Exercise directions >> Restate the records word for word. Include no pictures.

[Items from a data source]
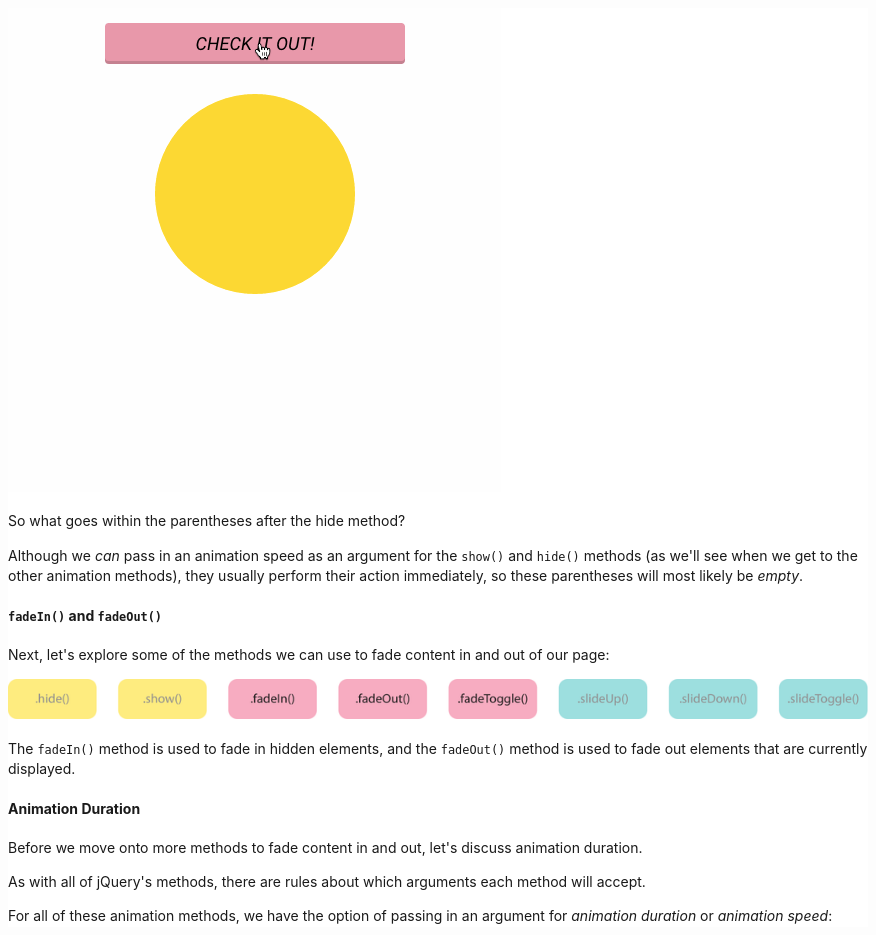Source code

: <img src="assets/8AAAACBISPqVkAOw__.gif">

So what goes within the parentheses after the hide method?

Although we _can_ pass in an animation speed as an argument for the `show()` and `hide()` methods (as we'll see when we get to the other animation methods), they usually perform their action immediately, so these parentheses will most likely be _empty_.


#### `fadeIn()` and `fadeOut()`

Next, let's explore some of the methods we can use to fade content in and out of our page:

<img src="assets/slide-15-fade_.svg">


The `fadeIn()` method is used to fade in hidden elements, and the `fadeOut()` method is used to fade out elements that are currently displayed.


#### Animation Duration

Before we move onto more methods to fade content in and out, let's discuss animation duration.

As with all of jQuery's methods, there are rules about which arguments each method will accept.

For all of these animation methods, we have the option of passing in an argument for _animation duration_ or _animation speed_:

Exercise answer >>
Source code

: <img src="assets/8AAAACBISPqVkAOw__.gif">

So what goes within the parentheses after the hide method?

Although we _can_ pass in an animation speed as an argument for the `show()` and `hide()` methods (as we'll see when we get to the other animation methods), they usually perform their action immediately, so these parentheses will most likely be _empty_.


#### `fadeIn()` and `fadeOut()`

Next, let's explore some of the methods we can use to fade content in and out of our page:

<img src="assets/slide-15-fade_.svg">


The `fadeIn()` method is used to fade in hidden elements, and the `fadeOut()` method is used to fade out elements that are currently displayed.


#### Animation Duration

Before we move onto more methods to fade content in and out, let's discuss animation duration.

As with all of jQuery's methods, there are rules about which arguments each method will accept.

For all of these animation methods, we have the option of passing in an argument for _animation duration_ or _animation speed_:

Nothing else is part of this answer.